Corporate Carbon is one of the biggest suppliers of ACCUs. Is it correct that the company has been issued around 15mn ACCUs, counting both fully-owned projects and partnerships, which would be around 10pc of all ACCU issuances since the scheme started in 2011?
Yes, that's the approximate number. We've got around 100 projects. In terms of issuance from a mix of owned projects and offtake agreements with other developers and partners in the industry, the approximate forecast is around 3mn ACCUs/yr. We trade around that and then also have capacity to trade outside of our own projects and within the portfolio, plus operating as a trading entity in the secondary market.
The company has been one of the main suppliers to private buyers, and to the federal government through carbon abatement contracts (CACs). But you are also buyers. How does that work?
The increased capability of our business to both buy and sell is a reflection of the broader Australian carbon market maturing over the last few years. The beginning of the business was very much built off the back of those CACs. As that policy changed over time, allowing for the partial exiting of those CACs, obviously there's been a lot more focus on the secondary market now.
We've seen a lot of trading houses, banks and other financial institutions coming into the market, and with that you get a more mature financial market. So in response to that, we've been building out our trading capacity as well as our broader commercial team over the past few years. We take a portfolio approach and we have a large inventory flow to assist with that growing demand, but there are times when we go out to the secondary market and source units on behalf of clients.
You recently partnered with trading and risk management firm Ion Commodities to implement their Carbon Zero tool. How does that translate into your trading capabilities?
We see Ion's solution as a really effective trading tool and portfolio management system. It reflects our readiness to operate at a larger scale. By providing those tools, it allows us to focus on the strategic goals of the business, especially from a commercial perspective. It is very much a tool for reporting purposes and the automation capabilities of the system assist with that, but it does have a bit of a flow-on effect in terms of efficiency across the business as well.
Going to the market, in the short term, it seems to be all about the upcoming federal elections. Do you expect to see much price volatility within the next few weeks?
Yes. As we approach the Australian federal election, we would expect there to be a degree of uncertainty, considering the difference in the two major party outcomes in terms of their take on the carbon market. We would see it as positive in either instance, but I think there is still a degree of uncertainty that should lead to perhaps a degree of illiquidity in the market.
The market has been also weighed down by a strong issuance of safeguard mechanism credits (SMCs). Were you surprised with that high volume when it was first disclosed by the Climate Change Authority late last year?

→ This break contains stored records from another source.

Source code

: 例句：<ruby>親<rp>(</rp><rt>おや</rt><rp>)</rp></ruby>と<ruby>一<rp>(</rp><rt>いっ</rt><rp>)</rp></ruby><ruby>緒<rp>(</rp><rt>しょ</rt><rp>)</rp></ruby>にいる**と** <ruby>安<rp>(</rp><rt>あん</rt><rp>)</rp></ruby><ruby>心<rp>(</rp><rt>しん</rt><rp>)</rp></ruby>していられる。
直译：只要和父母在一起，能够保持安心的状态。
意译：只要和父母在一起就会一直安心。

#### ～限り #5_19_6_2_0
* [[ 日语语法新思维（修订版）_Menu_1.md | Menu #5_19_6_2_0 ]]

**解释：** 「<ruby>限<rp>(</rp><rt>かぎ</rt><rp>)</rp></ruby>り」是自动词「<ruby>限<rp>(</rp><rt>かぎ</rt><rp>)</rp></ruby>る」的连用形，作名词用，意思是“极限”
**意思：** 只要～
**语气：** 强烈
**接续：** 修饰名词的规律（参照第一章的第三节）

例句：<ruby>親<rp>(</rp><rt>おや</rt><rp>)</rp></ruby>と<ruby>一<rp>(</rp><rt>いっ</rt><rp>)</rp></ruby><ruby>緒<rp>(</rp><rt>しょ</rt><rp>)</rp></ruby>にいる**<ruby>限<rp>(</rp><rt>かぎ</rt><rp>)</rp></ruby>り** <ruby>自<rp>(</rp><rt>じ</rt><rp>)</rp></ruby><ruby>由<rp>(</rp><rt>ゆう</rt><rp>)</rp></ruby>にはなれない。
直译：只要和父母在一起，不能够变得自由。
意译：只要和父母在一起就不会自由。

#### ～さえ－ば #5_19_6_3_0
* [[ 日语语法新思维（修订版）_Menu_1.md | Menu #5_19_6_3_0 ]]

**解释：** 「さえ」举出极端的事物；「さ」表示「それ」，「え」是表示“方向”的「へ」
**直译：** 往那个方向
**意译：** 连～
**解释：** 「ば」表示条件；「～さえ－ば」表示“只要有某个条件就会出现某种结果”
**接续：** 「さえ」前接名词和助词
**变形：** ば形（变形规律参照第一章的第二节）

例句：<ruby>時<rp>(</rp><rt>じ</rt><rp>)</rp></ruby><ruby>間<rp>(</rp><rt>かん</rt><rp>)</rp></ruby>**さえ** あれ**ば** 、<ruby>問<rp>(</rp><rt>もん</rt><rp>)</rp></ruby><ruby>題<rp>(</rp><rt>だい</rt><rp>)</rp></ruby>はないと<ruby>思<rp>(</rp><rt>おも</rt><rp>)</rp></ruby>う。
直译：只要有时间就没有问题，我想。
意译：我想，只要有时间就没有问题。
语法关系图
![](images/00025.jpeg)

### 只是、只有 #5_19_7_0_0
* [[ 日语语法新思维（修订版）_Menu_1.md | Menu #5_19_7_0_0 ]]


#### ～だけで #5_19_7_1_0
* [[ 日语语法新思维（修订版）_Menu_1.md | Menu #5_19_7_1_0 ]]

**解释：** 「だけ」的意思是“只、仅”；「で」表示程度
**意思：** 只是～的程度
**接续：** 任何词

I think it was the general market consensus that the number was higher than initially forecast, and [ACCU] market prices definitely reflected that in the following weeks and months after those numbers were disclosed. Once the final numbers were released, I think the market had generally already priced that in by that point.

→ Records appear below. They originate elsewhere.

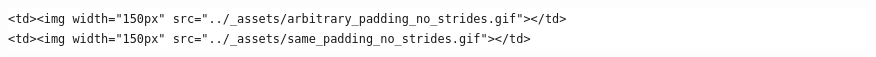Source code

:     <td><img width="150px" src="../_assets/arbitrary_padding_no_strides.gif"></td>
    <td><img width="150px" src="../_assets/same_padding_no_strides.gif"></td>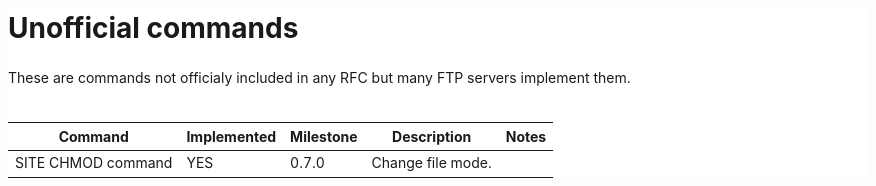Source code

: <h1>Unofficial commands</h1>

These are commands not officialy included in any RFC but many FTP servers implement them.<br>
<br>
<table><thead><th> <b>Command</b> </th><th> <b>Implemented</b> </th><th> <b>Milestone</b> </th><th> <b>Description</b> </th><th> <b>Notes</b> </th></thead><tbody>
<tr><td> SITE CHMOD command </td><td> YES </td><td> 0.7.0 </td><td> Change file mode. </td><td>  </td></tr>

Has that changed your internal outlook for when the ACCU market might see an expected shift from oversupply to undersupply?
I wouldn't say our internal view has changed all that much. If the majority of that volume is now weighted towards the early years of the safeguard mechanism, policies might reflect that going forward.
Now we would probably see ACCU supply as a potential restriction on the market in the short to medium term. Obviously, there's speculation around certain methods in the ACCU market, where higher forecasts were expected over the following next few years and that's now no longer the case. So probably more around supply than demand in terms of our shifted internal views, and this is more from a trading and market perspective as opposed to our actual projects being affected.
So it's more on the supply side than demand, even with the high SMC issuances?
Well, obviously the market has reacted to those media releases by the regulator around SMCs. So you know that's already happened — you can't really argue that now. Will there be further policy changes around the safeguard mechanism to account for that? That's a bit of an unknown, but it's definitely potential in the following years.
And when you talk about supply constraints, is it mostly the delays with the development of the integrated farm and land management methodology, and potentially lower issuances from a reformed landfill gas method?
Those are good examples of general delays in certain methods and the creation of new methods. So yes, our expectation is that this could be a big driver on ACCU prices in the next few years.